The world’s NAND flash makers have been embroiled in a battle to reach 1,000 layers of flash first. This race will theoretically give the winner the opportunity to be first to market with an ultra-high-capacity SSD that goes far beyond the existing maximum of 8TB for a consumer drive. It’s been unclear when NAND flash manufacturers would be able to achieve this watershed moment in the development of storage technology, though. Now, flash maker Kioxia says it should have something ready by 2027.

Kioxia is a Japanese memory manufacturer that used to go by the name of Toshiba, and it is known for being the company that invented flash memory in 1987. It’s also previously worked with Western Digital, and the two companies are embroiled in merger talks that never seem to resolve.

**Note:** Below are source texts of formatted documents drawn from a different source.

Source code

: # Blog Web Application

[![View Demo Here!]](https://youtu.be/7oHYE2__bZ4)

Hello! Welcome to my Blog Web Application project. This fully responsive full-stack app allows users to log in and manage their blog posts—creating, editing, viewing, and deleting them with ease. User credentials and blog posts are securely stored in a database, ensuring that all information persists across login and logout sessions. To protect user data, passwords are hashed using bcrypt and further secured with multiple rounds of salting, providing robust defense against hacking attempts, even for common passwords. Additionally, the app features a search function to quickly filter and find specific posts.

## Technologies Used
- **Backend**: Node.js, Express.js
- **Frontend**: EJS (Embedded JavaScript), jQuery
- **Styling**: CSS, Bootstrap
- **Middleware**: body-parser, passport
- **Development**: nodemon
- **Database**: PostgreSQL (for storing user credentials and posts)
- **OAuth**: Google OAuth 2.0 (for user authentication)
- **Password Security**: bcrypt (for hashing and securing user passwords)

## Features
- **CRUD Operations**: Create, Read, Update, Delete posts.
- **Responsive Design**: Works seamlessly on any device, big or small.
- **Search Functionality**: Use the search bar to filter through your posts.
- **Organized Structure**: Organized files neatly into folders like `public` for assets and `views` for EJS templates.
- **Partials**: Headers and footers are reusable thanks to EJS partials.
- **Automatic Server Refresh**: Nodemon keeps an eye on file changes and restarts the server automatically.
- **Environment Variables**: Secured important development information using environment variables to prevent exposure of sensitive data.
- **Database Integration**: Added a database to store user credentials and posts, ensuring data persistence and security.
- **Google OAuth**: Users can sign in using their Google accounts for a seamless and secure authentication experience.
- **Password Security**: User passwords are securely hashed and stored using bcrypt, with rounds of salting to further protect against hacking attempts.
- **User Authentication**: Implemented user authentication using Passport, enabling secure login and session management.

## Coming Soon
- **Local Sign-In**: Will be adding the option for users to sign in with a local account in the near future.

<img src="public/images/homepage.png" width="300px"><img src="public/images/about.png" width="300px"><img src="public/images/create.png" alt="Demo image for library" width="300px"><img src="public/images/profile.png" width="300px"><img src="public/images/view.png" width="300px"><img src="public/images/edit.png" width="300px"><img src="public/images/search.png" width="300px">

Regardless, the company presented at a recent memory industry gathering where it laid out its plans, which include 1,000-layer NAND flash by 2027, according to the Japanese site PC Watch. The site notes that if this is achieved, it’s roughly three times what is possible currently—which is why we’re a bit skeptical about the timeline.

The company’s 3D-stacked memory is called BiCS, which stands for “batch processing technology.”
Credit: Kioxia

As Hothardware points out, industry heavyweight Samsung currently uses just 176 layers on its flagship SSD, the 990 Pro. Samsung rival SK Hynix has also talked about increasing density lately, too. Last year, it demonstrated the first SSD to go beyond 300 layers, but it will likely take a few years to come to fruition. SK Hynix also just recently moved beyond 176 to 238 layers and will eventually move to 321 layers—possibly as early as 2025. Micron is also currently at 232 layers. We still have several generations of NAND flash to go before we’re even close to 1,000 layers.

PC Watch notes that to achieve this anticipated density level, NAND manufacturers like Kioxia will likely switch to a denser flash using more bits per cell. In today’s drives, the most-used type of NAND is TLC for triple-level cell, or three bits per cell. QLC, or quad-level cell drives, have four bits per cell. But the more bits you add to each cell, the more difficult the engineering becomes due to how close the bits are to each other. In this bold new frontier of high-capacity SSDS, we might begin to see more QLC drives, and even PLC, or penta-level cell with five bits per cell. These drives would not perform as well as TLC but would offer much higher capacities.